*Problem statement*
Reproduce every line of the records below without changing anything.
════
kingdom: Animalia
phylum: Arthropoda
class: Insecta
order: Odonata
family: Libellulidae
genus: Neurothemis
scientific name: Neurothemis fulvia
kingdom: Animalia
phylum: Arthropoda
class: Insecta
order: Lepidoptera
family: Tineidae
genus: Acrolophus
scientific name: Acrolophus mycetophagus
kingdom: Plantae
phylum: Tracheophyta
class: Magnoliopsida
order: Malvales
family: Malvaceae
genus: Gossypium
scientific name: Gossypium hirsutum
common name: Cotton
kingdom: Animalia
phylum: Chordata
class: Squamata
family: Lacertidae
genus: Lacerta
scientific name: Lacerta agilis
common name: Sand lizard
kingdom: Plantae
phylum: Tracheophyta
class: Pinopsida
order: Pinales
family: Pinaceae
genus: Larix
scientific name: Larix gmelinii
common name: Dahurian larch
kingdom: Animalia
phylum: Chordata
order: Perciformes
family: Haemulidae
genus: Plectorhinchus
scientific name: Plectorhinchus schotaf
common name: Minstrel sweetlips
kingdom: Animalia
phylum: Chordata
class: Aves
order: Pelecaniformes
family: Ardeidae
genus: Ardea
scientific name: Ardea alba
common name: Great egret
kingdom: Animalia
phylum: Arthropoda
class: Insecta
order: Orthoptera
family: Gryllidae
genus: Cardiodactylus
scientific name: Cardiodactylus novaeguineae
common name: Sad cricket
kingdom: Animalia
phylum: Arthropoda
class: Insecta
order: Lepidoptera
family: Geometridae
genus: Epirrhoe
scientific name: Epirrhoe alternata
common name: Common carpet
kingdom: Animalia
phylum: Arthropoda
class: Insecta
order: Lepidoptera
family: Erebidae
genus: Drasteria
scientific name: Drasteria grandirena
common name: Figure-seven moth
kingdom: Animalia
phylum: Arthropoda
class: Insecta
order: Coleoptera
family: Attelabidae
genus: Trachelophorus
════
*Reply to the task*
kingdom: Animalia
phylum: Arthropoda
class: Insecta
order: Odonata
family: Libellulidae
genus: Neurothemis
scientific name: Neurothemis fulvia
kingdom: Animalia
phylum: Arthropoda
class: Insecta
order: Lepidoptera
family: Tineidae
genus: Acrolophus
scientific name: Acrolophus mycetophagus
kingdom: Plantae
phylum: Tracheophyta
class: Magnoliopsida
order: Malvales
family: Malvaceae
genus: Gossypium
scientific name: Gossypium hirsutum
common name: Cotton
kingdom: Animalia
phylum: Chordata
class: Squamata
family: Lacertidae
genus: Lacerta
scientific name: Lacerta agilis
common name: Sand lizard
kingdom: Plantae
phylum: Tracheophyta
class: Pinopsida
order: Pinales
family: Pinaceae
genus: Larix
scientific name: Larix gmelinii
common name: Dahurian larch
kingdom: Animalia
phylum: Chordata
order: Perciformes
family: Haemulidae
genus: Plectorhinchus
scientific name: Plectorhinchus schotaf
common name: Minstrel sweetlips
kingdom: Animalia
phylum: Chordata
class: Aves
order: Pelecaniformes
family: Ardeidae
genus: Ardea
scientific name: Ardea alba
common name: Great egret
kingdom: Animalia
phylum: Arthropoda
class: Insecta
order: Orthoptera
family: Gryllidae
genus: Cardiodactylus
scientific name: Cardiodactylus novaeguineae
common name: Sad cricket
kingdom: Animalia
phylum: Arthropoda
class: Insecta
order: Lepidoptera
family: Geometridae
genus: Epirrhoe
scientific name: Epirrhoe alternata
common name: Common carpet
kingdom: Animalia
phylum: Arthropoda
class: Insecta
order: Lepidoptera
family: Erebidae
genus: Drasteria
scientific name: Drasteria grandirena
common name: Figure-seven moth
kingdom: Animalia
phylum: Arthropoda
class: Insecta
order: Coleoptera
family: Attelabidae
genus: Trachelophorus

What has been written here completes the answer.